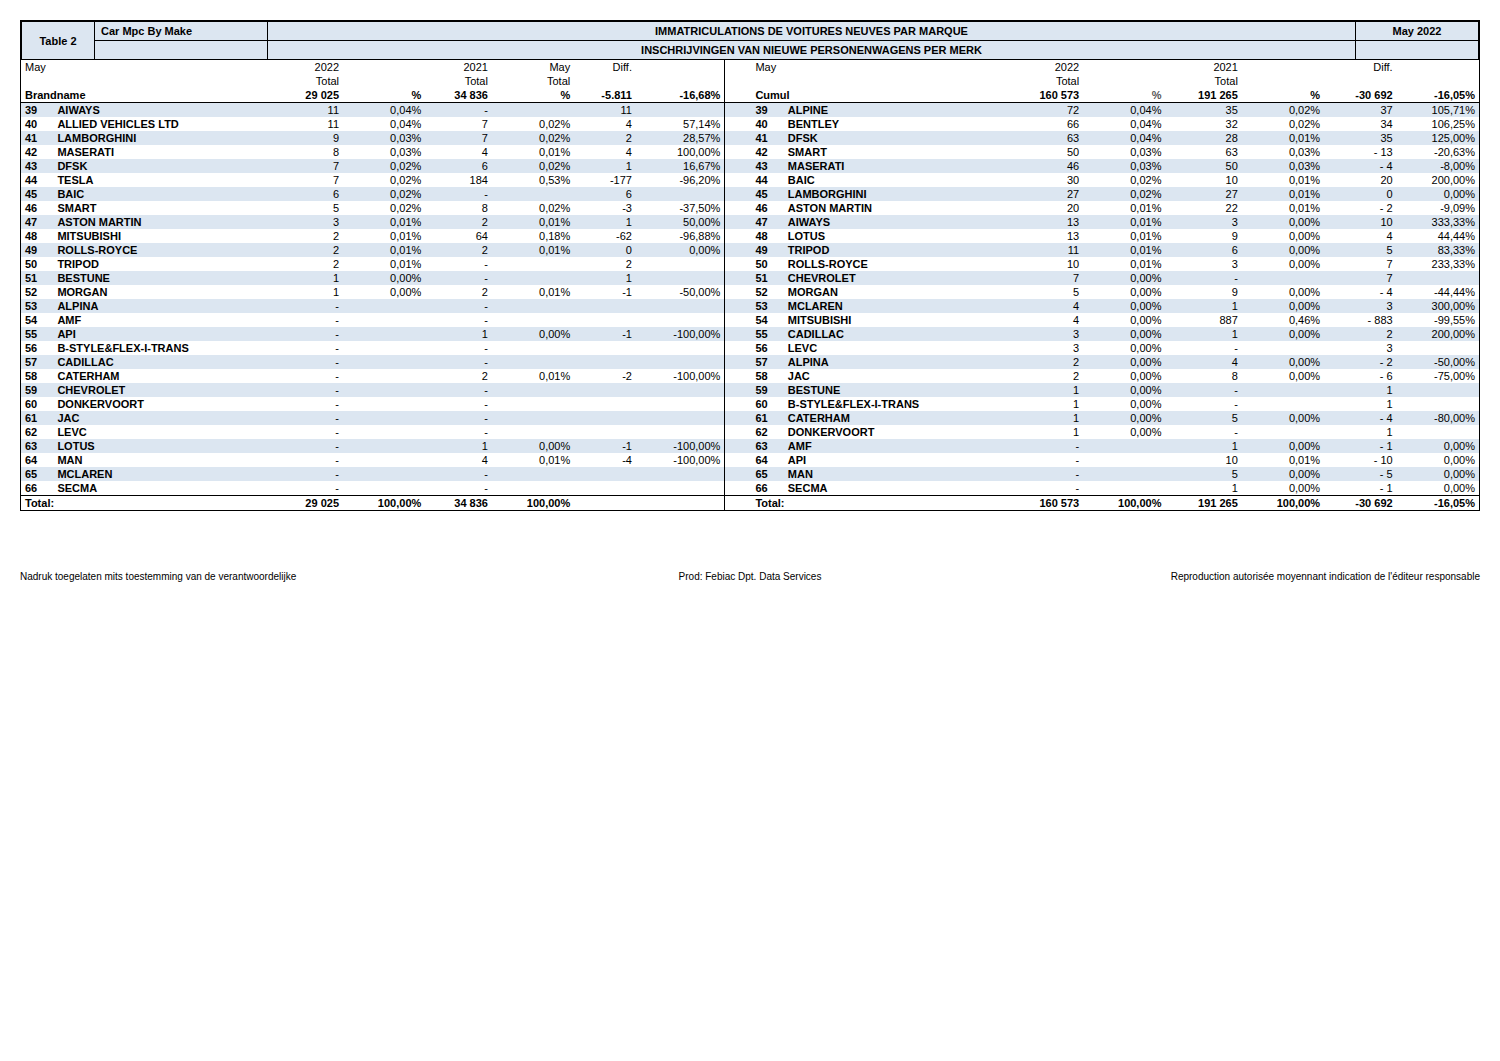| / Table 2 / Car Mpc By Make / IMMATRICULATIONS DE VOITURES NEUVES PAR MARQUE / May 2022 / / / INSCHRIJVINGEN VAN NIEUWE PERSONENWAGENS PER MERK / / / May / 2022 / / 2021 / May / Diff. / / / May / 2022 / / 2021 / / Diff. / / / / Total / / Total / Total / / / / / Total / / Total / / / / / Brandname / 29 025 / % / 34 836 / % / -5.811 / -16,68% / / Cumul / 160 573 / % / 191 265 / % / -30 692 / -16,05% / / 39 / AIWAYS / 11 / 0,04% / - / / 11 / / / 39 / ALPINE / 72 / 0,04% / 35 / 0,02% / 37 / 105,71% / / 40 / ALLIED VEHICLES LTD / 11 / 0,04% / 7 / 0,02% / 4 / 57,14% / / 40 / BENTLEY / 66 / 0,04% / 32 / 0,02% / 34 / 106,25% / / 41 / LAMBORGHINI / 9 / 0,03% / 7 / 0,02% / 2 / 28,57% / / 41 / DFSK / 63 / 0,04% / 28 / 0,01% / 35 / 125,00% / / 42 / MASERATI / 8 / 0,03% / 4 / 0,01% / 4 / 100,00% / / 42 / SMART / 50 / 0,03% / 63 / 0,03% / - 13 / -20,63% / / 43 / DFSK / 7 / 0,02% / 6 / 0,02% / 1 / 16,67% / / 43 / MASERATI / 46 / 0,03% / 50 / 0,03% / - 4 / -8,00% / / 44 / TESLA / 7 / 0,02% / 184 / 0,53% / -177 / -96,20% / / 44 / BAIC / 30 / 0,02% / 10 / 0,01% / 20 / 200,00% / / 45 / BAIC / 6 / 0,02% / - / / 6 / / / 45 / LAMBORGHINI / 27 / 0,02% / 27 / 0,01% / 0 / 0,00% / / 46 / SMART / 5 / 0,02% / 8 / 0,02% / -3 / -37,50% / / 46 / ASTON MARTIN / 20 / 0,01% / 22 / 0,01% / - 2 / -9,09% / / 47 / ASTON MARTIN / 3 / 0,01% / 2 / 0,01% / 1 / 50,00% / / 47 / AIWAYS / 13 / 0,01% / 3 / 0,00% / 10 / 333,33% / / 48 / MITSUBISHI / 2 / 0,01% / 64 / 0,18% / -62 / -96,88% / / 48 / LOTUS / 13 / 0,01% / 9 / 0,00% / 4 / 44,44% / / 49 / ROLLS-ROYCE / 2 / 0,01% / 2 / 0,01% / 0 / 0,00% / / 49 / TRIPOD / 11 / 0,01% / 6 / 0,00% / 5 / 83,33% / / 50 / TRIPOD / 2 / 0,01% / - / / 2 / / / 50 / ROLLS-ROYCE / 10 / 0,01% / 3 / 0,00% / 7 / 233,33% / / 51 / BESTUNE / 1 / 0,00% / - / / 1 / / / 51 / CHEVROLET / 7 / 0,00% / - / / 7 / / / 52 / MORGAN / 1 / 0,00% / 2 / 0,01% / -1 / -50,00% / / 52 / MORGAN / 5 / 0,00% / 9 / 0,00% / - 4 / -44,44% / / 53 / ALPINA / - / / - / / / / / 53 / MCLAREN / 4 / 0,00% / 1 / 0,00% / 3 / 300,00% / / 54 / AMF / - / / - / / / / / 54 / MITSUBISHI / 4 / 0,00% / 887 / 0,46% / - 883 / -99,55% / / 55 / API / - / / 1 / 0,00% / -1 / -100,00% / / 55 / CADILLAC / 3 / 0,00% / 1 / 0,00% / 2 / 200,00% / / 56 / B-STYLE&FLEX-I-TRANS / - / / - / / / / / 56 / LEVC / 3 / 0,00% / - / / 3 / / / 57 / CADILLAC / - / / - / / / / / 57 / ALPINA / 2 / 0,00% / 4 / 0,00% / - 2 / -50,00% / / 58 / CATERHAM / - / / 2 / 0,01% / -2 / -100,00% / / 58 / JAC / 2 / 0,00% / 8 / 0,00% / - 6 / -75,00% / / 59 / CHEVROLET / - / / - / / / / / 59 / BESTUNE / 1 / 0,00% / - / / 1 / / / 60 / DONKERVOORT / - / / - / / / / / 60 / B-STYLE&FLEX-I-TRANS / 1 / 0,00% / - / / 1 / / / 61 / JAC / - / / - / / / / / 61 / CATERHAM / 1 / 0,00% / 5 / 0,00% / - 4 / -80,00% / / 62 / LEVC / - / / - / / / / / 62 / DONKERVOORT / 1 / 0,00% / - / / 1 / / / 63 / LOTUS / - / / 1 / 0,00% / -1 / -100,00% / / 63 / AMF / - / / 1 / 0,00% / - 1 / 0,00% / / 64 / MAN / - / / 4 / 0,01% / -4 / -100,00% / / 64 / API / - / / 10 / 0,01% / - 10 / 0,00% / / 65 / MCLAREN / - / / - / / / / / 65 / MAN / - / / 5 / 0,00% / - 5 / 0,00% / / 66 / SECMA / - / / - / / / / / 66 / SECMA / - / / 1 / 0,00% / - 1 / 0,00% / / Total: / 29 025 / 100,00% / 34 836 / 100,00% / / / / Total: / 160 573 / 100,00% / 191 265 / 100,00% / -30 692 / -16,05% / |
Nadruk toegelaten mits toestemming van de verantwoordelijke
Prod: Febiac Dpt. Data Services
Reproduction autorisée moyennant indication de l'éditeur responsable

····················

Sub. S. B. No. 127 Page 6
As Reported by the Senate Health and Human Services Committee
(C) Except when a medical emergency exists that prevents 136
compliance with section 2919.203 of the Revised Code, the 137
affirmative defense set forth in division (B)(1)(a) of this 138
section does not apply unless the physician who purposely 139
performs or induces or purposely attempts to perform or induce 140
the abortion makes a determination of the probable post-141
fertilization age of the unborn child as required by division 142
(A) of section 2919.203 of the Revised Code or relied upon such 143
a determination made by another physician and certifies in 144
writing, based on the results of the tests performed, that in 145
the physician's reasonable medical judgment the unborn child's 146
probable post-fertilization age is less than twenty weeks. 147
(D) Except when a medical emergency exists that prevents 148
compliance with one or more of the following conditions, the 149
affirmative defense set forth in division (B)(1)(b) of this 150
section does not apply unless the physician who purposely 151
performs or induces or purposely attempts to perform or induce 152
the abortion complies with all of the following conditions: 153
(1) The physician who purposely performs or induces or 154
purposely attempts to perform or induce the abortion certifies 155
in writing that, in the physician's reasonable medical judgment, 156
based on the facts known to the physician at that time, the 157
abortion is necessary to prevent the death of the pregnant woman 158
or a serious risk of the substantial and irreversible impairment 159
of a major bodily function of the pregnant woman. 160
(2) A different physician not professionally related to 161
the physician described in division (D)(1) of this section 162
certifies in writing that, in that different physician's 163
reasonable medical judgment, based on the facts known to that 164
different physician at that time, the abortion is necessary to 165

····················

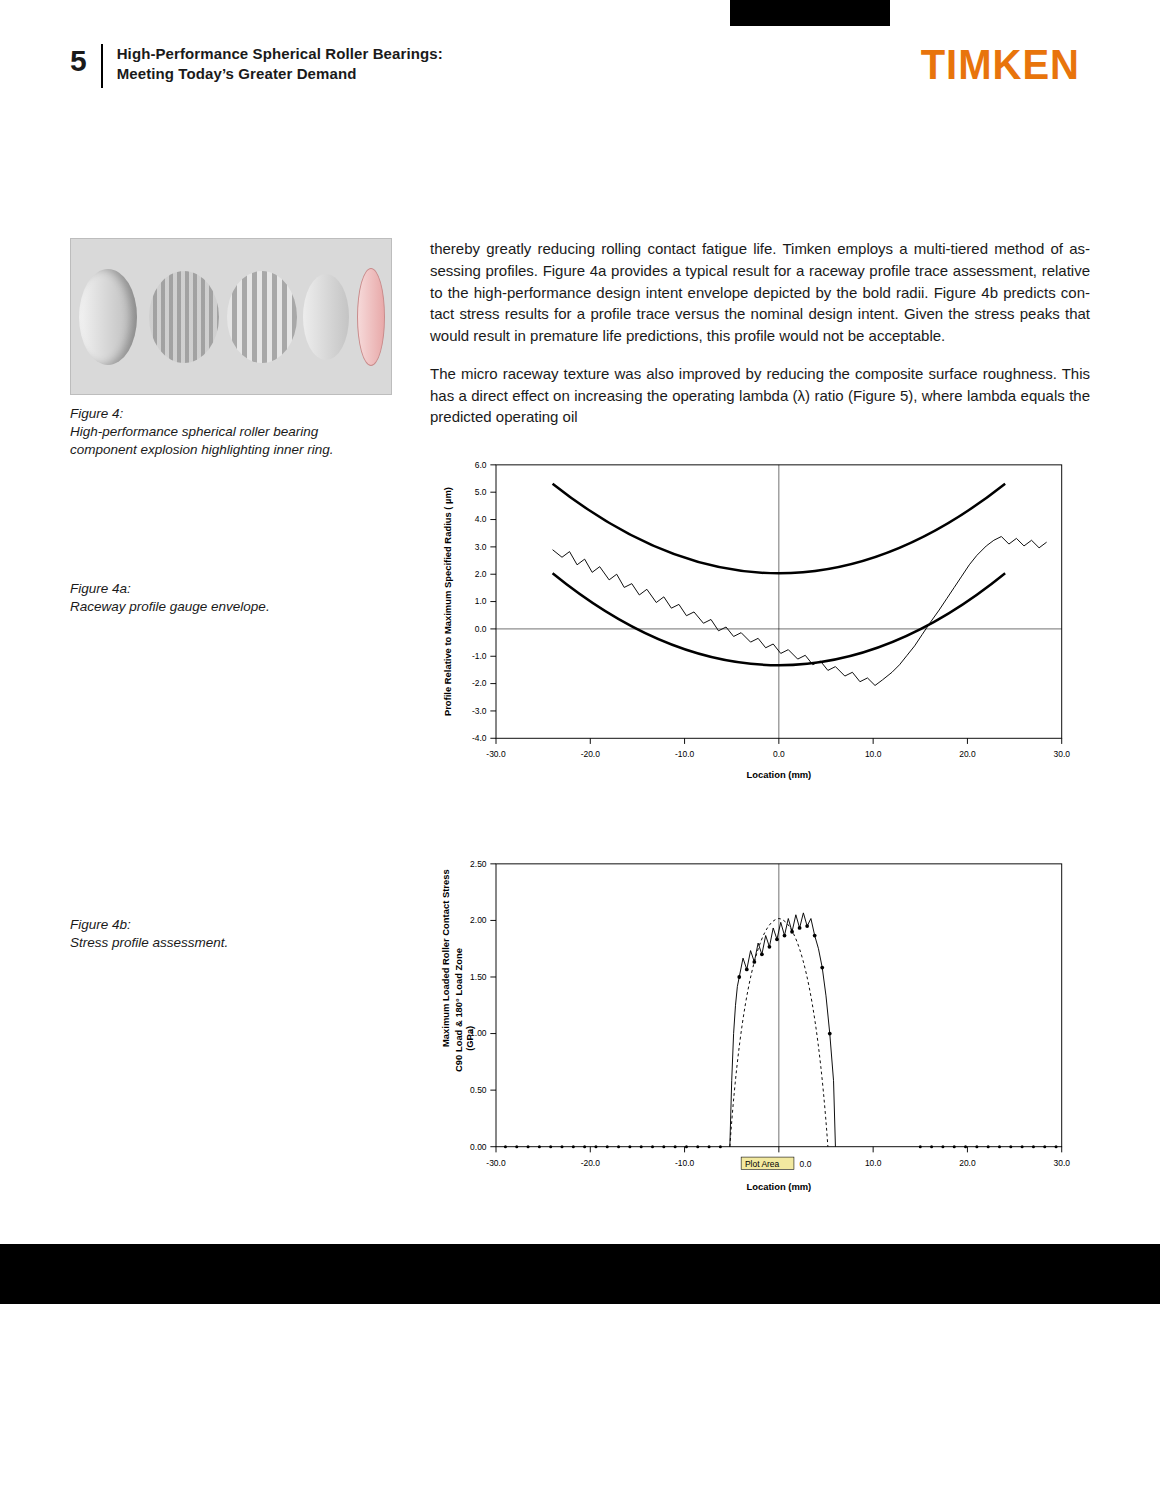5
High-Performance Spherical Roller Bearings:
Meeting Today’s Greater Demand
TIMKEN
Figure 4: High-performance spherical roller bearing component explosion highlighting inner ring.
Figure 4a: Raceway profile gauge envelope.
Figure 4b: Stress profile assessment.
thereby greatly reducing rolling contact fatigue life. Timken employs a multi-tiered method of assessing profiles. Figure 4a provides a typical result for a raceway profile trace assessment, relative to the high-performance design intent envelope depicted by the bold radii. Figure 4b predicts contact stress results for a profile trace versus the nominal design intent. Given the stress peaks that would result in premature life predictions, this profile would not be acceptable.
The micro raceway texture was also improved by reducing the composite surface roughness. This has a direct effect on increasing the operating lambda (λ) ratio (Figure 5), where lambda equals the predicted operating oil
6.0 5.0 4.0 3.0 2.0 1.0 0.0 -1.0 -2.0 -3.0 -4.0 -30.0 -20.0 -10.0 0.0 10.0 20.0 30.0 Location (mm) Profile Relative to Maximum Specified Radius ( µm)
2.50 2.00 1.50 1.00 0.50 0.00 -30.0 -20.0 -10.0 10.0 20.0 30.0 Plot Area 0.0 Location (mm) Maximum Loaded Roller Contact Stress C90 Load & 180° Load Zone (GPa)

····················

_Task to carry out_.
From the entries above, restate word for word the lines from the line containing "(2) A different" to the line containing "different physician at", both ends included, and nothing more.

_Task result_.
(2) A different physician not professionally related to 161
the physician described in division (D)(1) of this section 162
certifies in writing that, in that different physician's 163
reasonable medical judgment, based on the facts known to that 164
different physician at that time, the abortion is necessary to 165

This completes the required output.